In Chapter 2, as well written by the editor himself, Parodi tries to scrutinize linguistic variation across registers in Spanish with a corpus linguistics point of departure. In order to do so, the author analyzes the El Grial PUCV-2003 Corpus, which consists of 90 texts (a total of more than 1.4 million words) trying to statistically determine "the salient linguistic and co-occurring patterns" (ibid: 15).

Chapter 3 by Douglas Biber and Nicole Tracy-Ventura, both from Arizona Northern University, is dedicated to the dimensions of register variation in Spanish. In the following chapter (4), Guiomar E. Ciapuscio presents us with a pilot study for a new corpus based on texts "of scientific Spanish used in Argentina, both in oral and written varieties" (ibid: 91) which is to be called COTECA (Corpus Textual del Español Cientifíco de la Argentina). The design of the corpus provides a promising and refreshingly new approach to scientific discourse, given that "the traditional attitude in linguistics [...] considers the written and monolingual variety to be the exemplary model" (ibid: 93), neglecting the study of oral academic discourse, which is exactly what the COTECA-project is taking into account. The aims are to broaden the "knowledge of lexical, grammatical and textual topics" as well as to gather "descriptive knowledge that will contribute to the education and training of young scientists and specialists" (ibid: 93f.).
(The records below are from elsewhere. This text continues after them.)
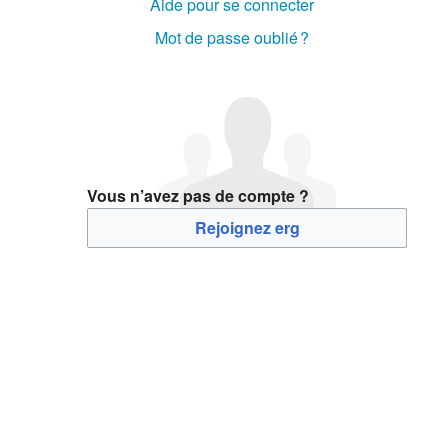
Aide pour se connecter
Mot de passe oublié ?
Vous n’avez pas de compte ?
Rejoignez erg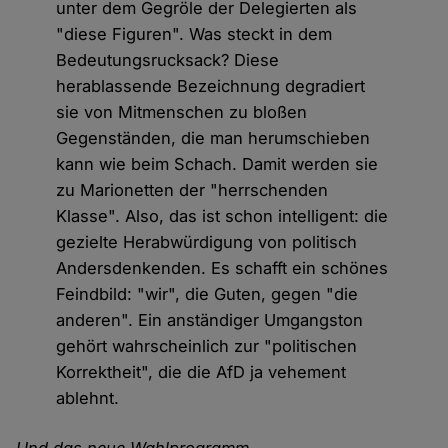
unter dem Gegröle der Delegierten als
"diese Figuren". Was steckt in dem
Bedeutungsrucksack? Diese
herablassende Bezeichnung degradiert
sie von Mitmenschen zu bloßen
Gegenständen, die man herumschieben
kann wie beim Schach. Damit werden sie
zu Marionetten der "herrschenden
Klasse". Also, das ist schon intelligent: die
gezielte Herabwürdigung von politisch
Andersdenkenden. Es schafft ein schönes
Feindbild: "wir", die Guten, gegen "die
anderen". Ein anständiger Umgangston
gehört wahrscheinlich zur "politischen
Korrektheit", die die AfD ja vehement
ablehnt.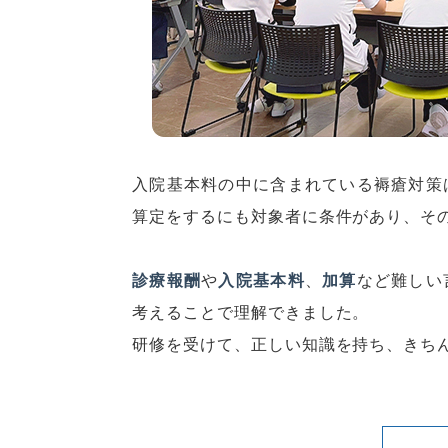
入院基本料の中に含まれている褥瘡対策
算定をするにも対象者に条件があり、そ
診療報酬
や
入院基本料
、
加算
など難しい
考えることで理解できました。
研修を受けて、正しい知識を持ち、きち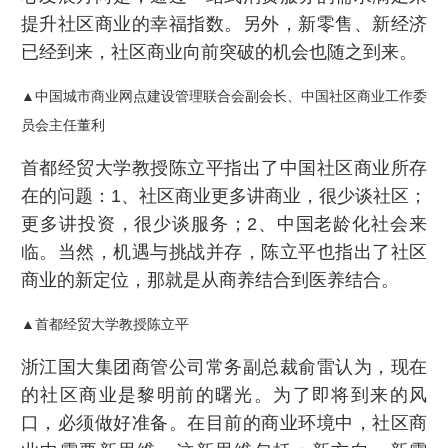
提升社区商业的幸福指数。另外，新零售、新经济
已经到来，社区商业向前突破的机会也随之到来。
▲中国城市商业网点建设管理联合会副会长、中国社区商业工作委
员会主任董利
首都经贸大学教授陈立平指出了中国社区商业所存
在的问题：1、社区商业更多讲商业，很少谈社区；
更多讲投资，很少谈服务；2、中国老龄化社会来
临。当然，机遇与挑战并存，陈立平也指出了社区
商业的新定位，那就是从商养结合到医养结合。
▲首都经贸大学教授陈立平
浙江国大集团商管公司常务副总裁俞雷认为，现在
的社区商业是黎明前的曙光。为了即将到来的风
口，必须做好准备。在目前的商业环境中，社区商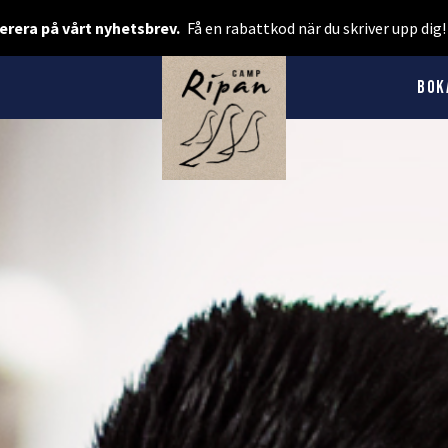
Boka rum
rera på vårt nyhetsbrev.
Få en rabattkod när du skriver upp dig
Spa & Event
Bok
Boka camping
Presentkort
BOENDE
Hotellstugor
Faciliteter
Camping
MAT & DRYCK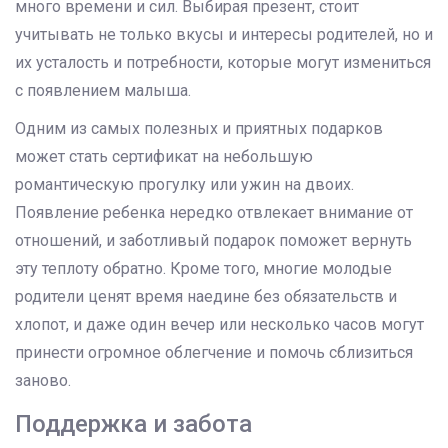
много времени и сил. Выбирая презент, стоит
учитывать не только вкусы и интересы родителей, но и
их усталость и потребности, которые могут измениться
с появлением малыша.
Одним из самых полезных и приятных подарков
может стать сертификат на небольшую
романтическую прогулку или ужин на двоих.
Появление ребенка нередко отвлекает внимание от
отношений, и заботливый подарок поможет вернуть
эту теплоту обратно. Кроме того, многие молодые
родители ценят время наедине без обязательств и
хлопот, и даже один вечер или несколько часов могут
принести огромное облегчение и помочь сблизиться
заново.
Поддержка и забота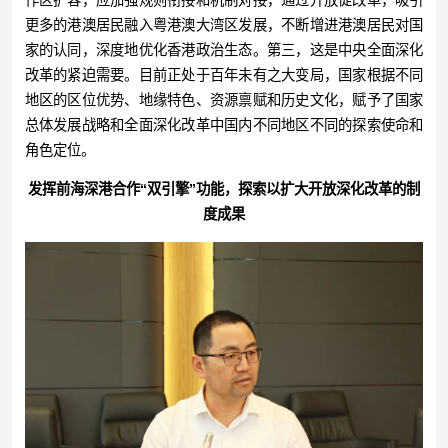
作区扩容，应加强规则衔接和机制对接，通过开放促改革，吸引
更多的港澳居民融入粤港澳大湾区发展，不断增进港澳居民对国
家的认同，深度地优化香港政治生态。第三，这是中央全面深化
改革的紧迫需要。目前正处于百年未有之大变局，国家根据不同
地区的区位优势、地缘特色、资源禀赋和历史文化，赋予了国家
总体发展战略和全面深化改革中国内不同地区不同的探索使命和
角色定位。
发挥前海深港合作“双引擎”功能，
探索以扩大开放深化改革的制
度成果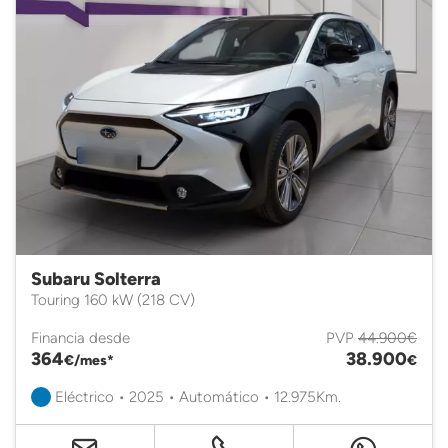
Subaru Solterra
Touring 160 kW (218 CV)
Financia desde
PVP
44.900€
364
38.900
€/mes*
€
Eléctrico • 2025 • Automático • 12.975Km.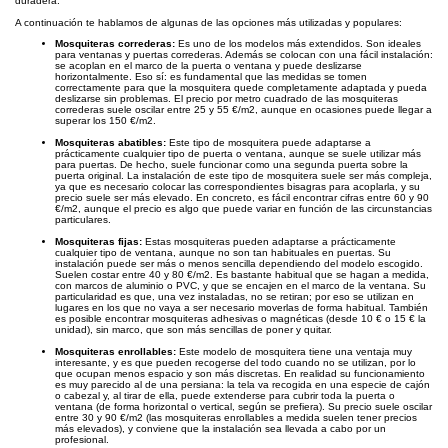
duradera.
A continuación te hablamos de algunas de las opciones más utilizadas y populares:
Mosquiteras correderas:
Es uno de los modelos más extendidos. Son ideales
para ventanas y puertas correderas. Además se colocan con una fácil instalación:
se acoplan en el marco de la puerta o ventana y puede deslizarse
horizontalmente. Eso sí: es fundamental que las medidas se tomen
correctamente para que la mosquitera quede completamente adaptada y pueda
deslizarse sin problemas. El precio por metro cuadrado de las mosquiteras
correderas suele oscilar entre 25 y 55 €/m2, aunque en ocasiones puede llegar a
superar los 150 €/m2.
Mosquiteras abatibles:
Este tipo de mosquitera puede adaptarse a
prácticamente cualquier tipo de puerta o ventana, aunque se suele utilizar más
para puertas. De hecho, suele funcionar como una segunda puerta sobre la
puerta original. La instalación de este tipo de mosquitera suele ser más compleja,
ya que es necesario colocar las correspondientes bisagras para acoplarla, y su
precio suele ser más elevado. En concreto, es fácil encontrar cifras entre 60 y 90
€/m2, aunque el precio es algo que puede variar en función de las circunstancias
particulares.
Mosquiteras fijas:
Estas mosquiteras pueden adaptarse a prácticamente
cualquier tipo de ventana, aunque no son tan habituales en puertas. Su
instalación puede ser más o menos sencilla dependiendo del modelo escogido.
Suelen costar entre 40 y 80 €/m2. Es bastante habitual que se hagan a medida,
con marcos de aluminio o PVC, y que se encajen en el marco de la ventana. Su
particularidad es que, una vez instaladas, no se retiran; por eso se utilizan en
lugares en los que no vaya a ser necesario moverlas de forma habitual. También
es posible encontrar mosquiteras adhesivas o magnéticas (desde 10 € o 15 € la
unidad), sin marco, que son más sencillas de poner y quitar.
Mosquiteras enrollables:
Este modelo de mosquitera tiene una ventaja muy
interesante, y es que pueden recogerse del todo cuando no se utilizan, por lo
que ocupan menos espacio y son más discretas. En realidad su funcionamiento
es muy parecido al de una persiana: la tela va recogida en una especie de cajón
o cabezal y, al tirar de ella, puede extenderse para cubrir toda la puerta o
ventana (de forma horizontal o vertical, según se prefiera). Su precio suele oscilar
entre 30 y 90 €/m2 (las mosquiteras enrollables a medida suelen tener precios
más elevados), y conviene que la instalación sea llevada a cabo por un
profesional.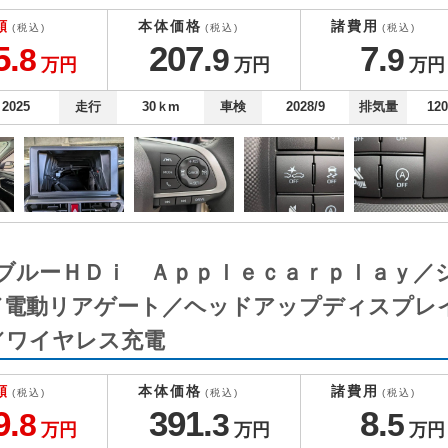
額
本体価格
諸費用
(税込)
(税込)
(税込)
5.
207.
7.
8
9
9
万円
万円
万円
2025
走行
30
ｋm
車検
2028/9
排気量
12
リ ブルーＨＤｉ Ａｐｐｌｅｃａｒｐｌａｙ
／電動リアゲート／ヘッドアップディスプレ
／ワイヤレス充電
額
本体価格
諸費用
(税込)
(税込)
(税込)
9.
391.
8.
8
3
5
万円
万円
万円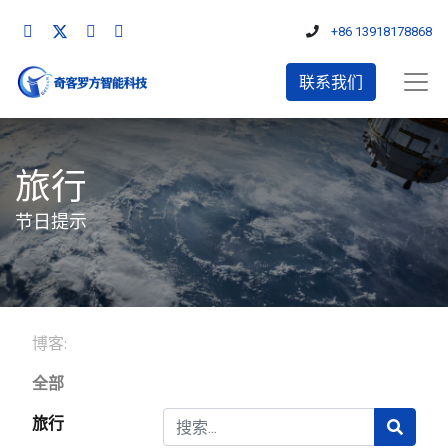
+86 13918178868
联系我们
旅行
节日提示
博客:
全部
旅行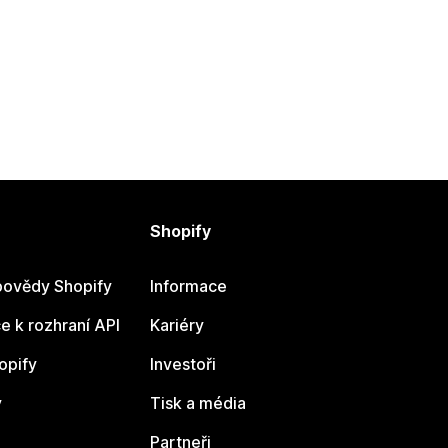
Shopify
ovědy Shopify
Informace
 k rozhraní API
Kariéry
opify
Investoři
y
Tisk a média
Partneři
Omar Sabaj provides us with a multi-register analysis of prepositional schemes in communication verbs in Spanish (Chapter 5), while Mercedes Sedano of the Universidad Central de Venezuela presents a research on the spoken and written varieties of future tense expressions in several Spanish corpora in Chapter 6. Chapter 7, again by the very diligent Giovanni Parodi and Aída Gramajo, deals with technical-professional discourses.

In the subsequent chapter (8), entitled "Academic writing: Exploring Corpus 92", Carmen López Ferrero addresses the problem of the "shortage of studies on learner corpora [...] to explain the level of communicative competence [...] [and] suggest the appropriate teaching method" (ibid: 173). The design of Corpus 92, which has been included in the CREA of the RAE, gives access to reliable information "on the degree of written competence possessed by students upon entering university" (ibid.). The objective of the analysis of such a corpus is self-explanatory; it serves as an implement in designing a valid basic concept which provides efficient teaching materials that will meet the needs of the students.

Chapter 9 ("Using Latent Semantic Analysis in a Spanish research article corpus") by René Venegas and Chapter 10, dedicated to lexical bundles in speech and writing, by Nicole Tracy-Ventura, Viviana Cortes and Douglas Biber complete this excellent opus, that although "aimed primarily at English-speaking linguists" (ibid: 2) may also be very valuable to undergraduate and postgraduate students interested in the field of corpus linguistics.